After mounting pressure from animal rights groups such as PETA, American beer giant Anheuser-Busch have stopped docking the tails of its iconic Clydesdales.
The company behind Budweiser issued a statement that read in part, “the practice of equine tail docking was discontinued earlier this year.” The company had been under fire for the practice, which essentially amputates the lower bony portion of the tail so that it won’t interfere with the harness or wagon. “Docking” goes back centuries and across other breeds of horses, but the famous Clydesdales, long a fan favourite for their heartwarming appearances in Super Bowl commercials, will now be spared.
In addition to the pain of such a procedure, docking also stops horses from being able to flick away flies and other insects, and communicating with each other. The brewery brand made the announcement last week and the mainstream press quickly galloped away with the story.
According to the company’s website, the Clydesdales made their debut in 1933 when two six-horse teams pulled beer wagons through the streets of New York to mark the end of Prohibition. Currently, a team of eight horses pull the wagon in appearances around the United States. Since the 1950s, Dalmatians have traveled with the Budweiser Clydesdales hitch, proudly perched atop the wagon next to the driver.

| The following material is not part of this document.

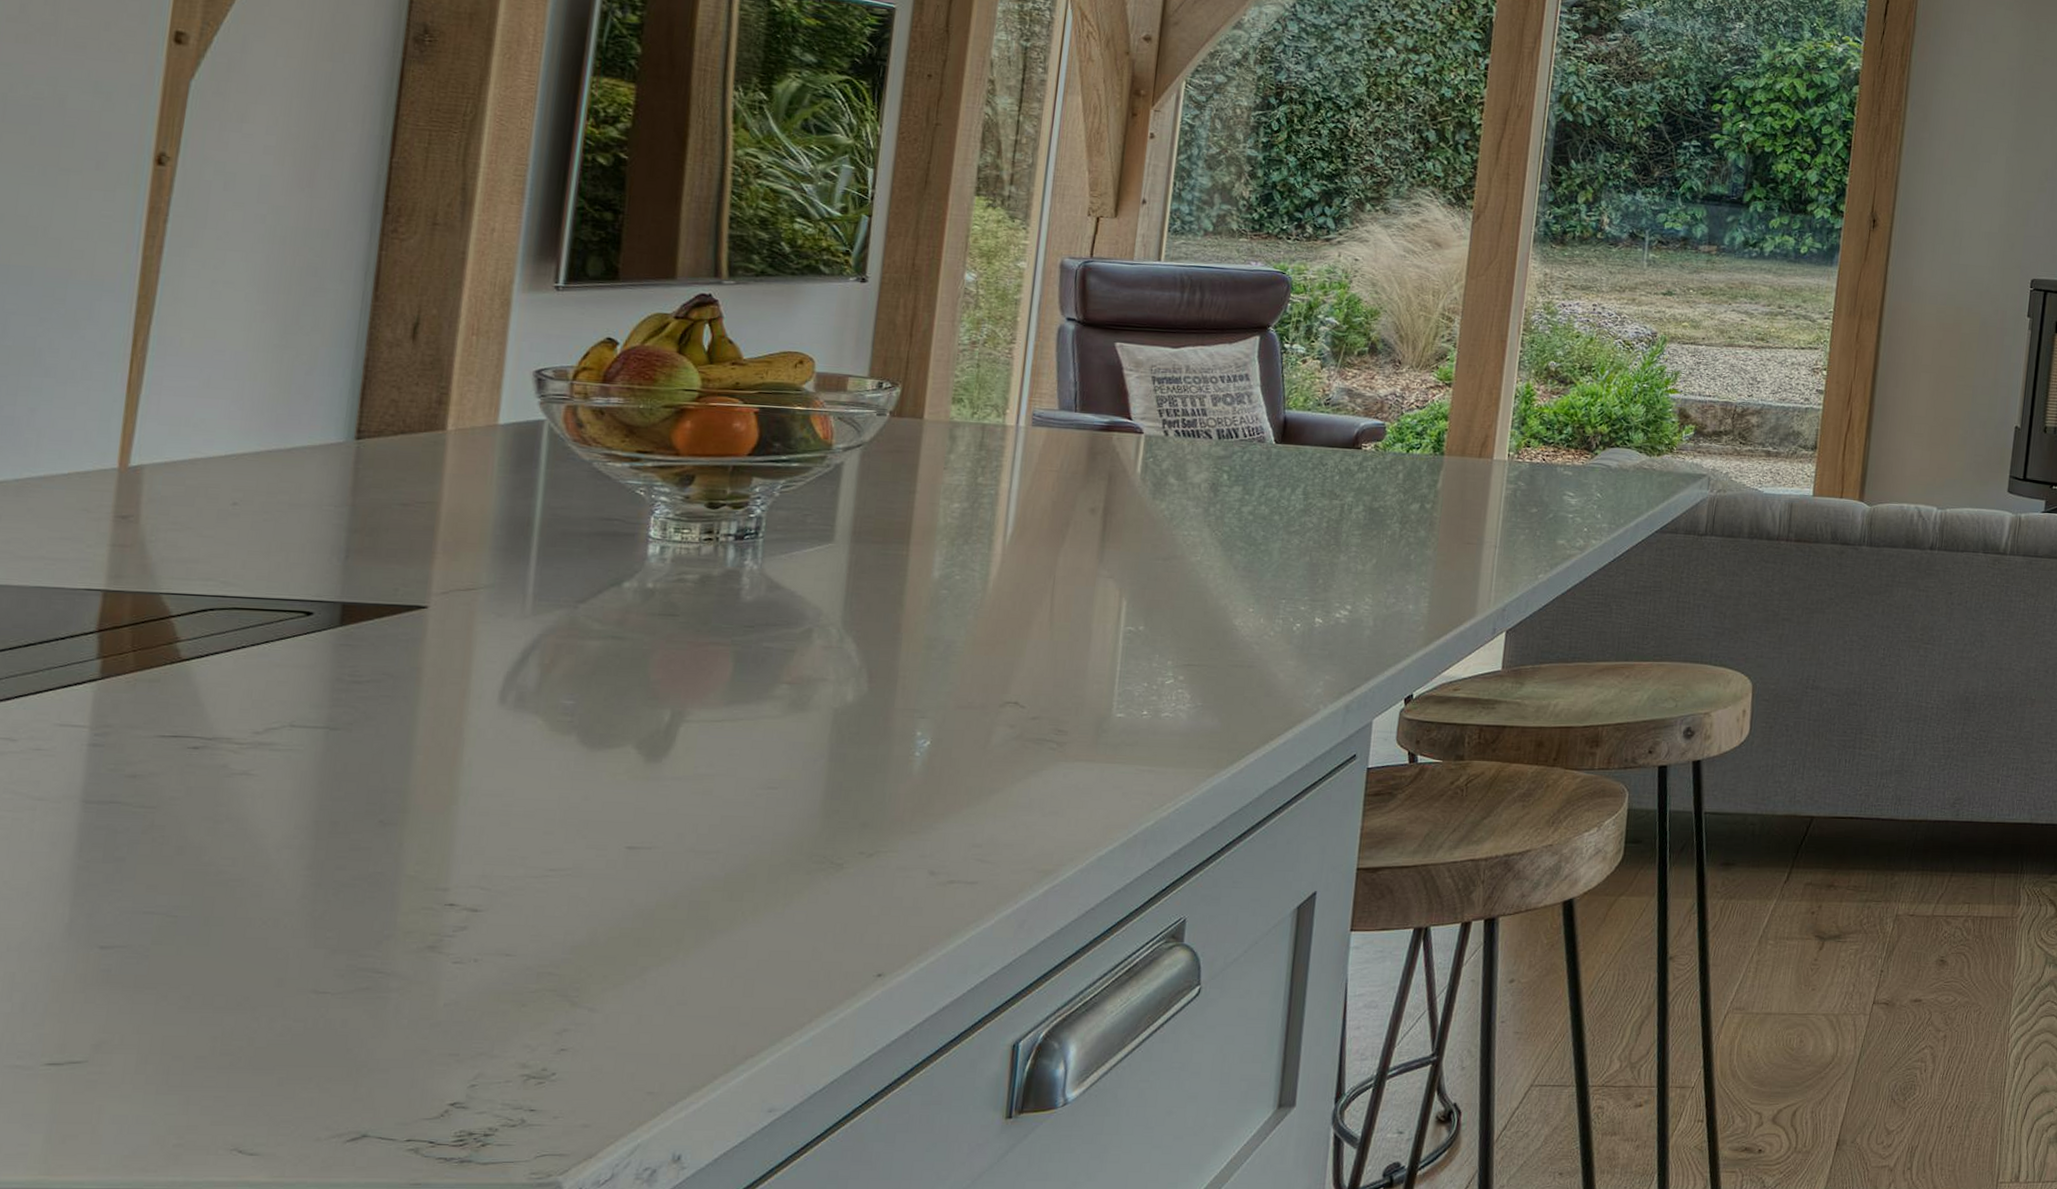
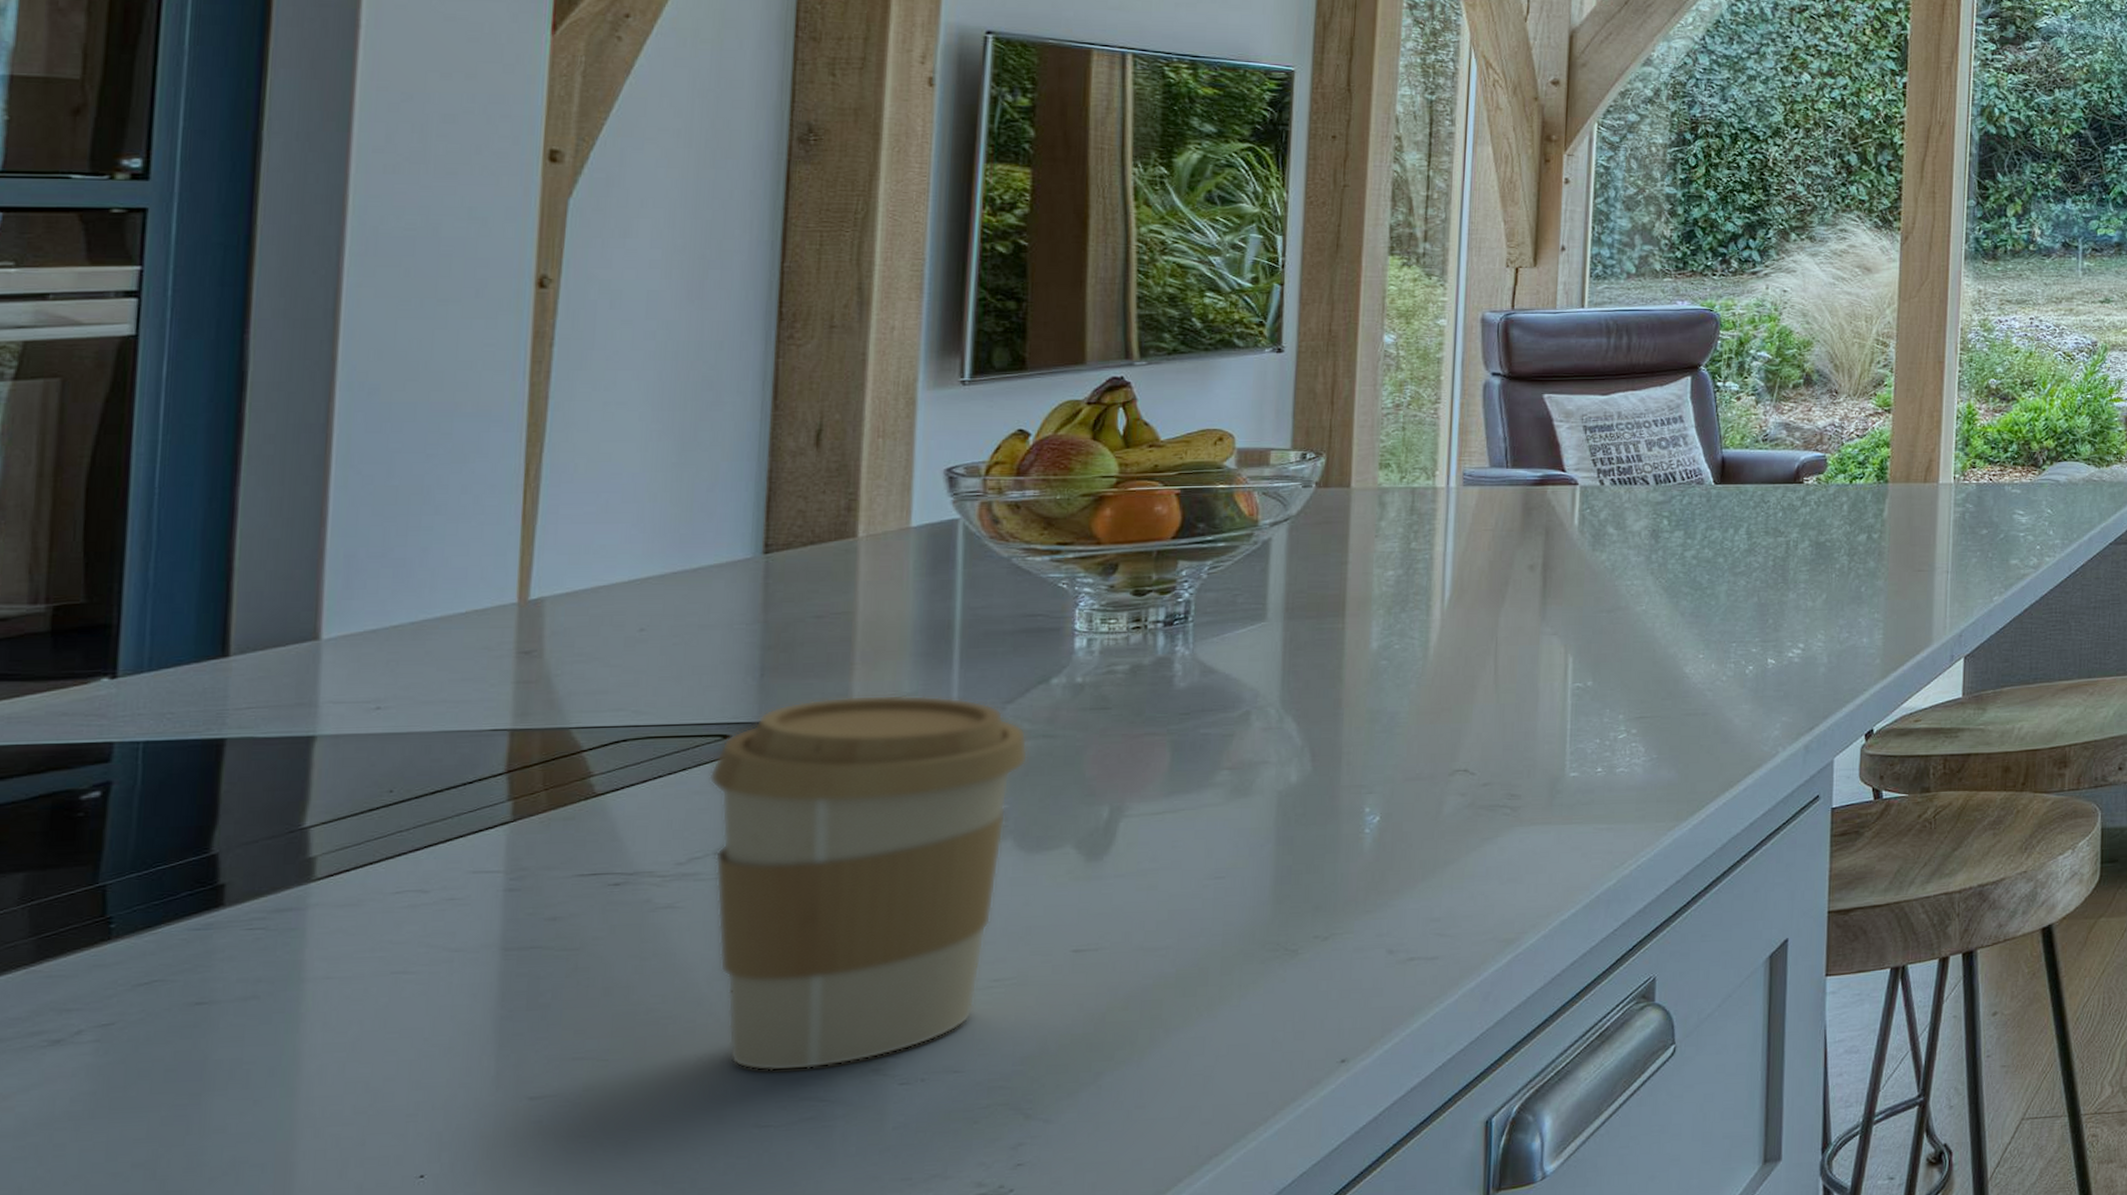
coffee cup: none [288,583,597,942] -> present [709,694,1029,1072]

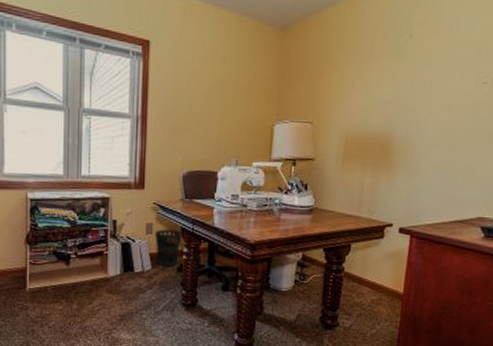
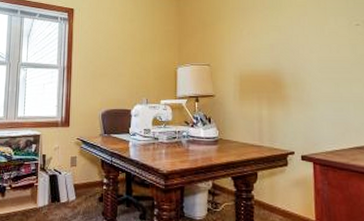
wastebasket: present [155,229,183,267] -> none [78,162,103,197]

Adding to the company’s new pro-animal bona fides is official recognition from the American Humane Society, which issued this statement on the same day that Budweiser announced its ban on tail docking. “Today announced the certification of the iconic Budweiser Clydesdales and Dalmatians of Anheuser-Busch. The distinction of American Humane Certified™ identifies that Anheuser-Busch has met American Humane’s comprehensive, science-based standards for animal welfare and humane treatment of animals.”
Horse lovers can now drink their Bud without guilt.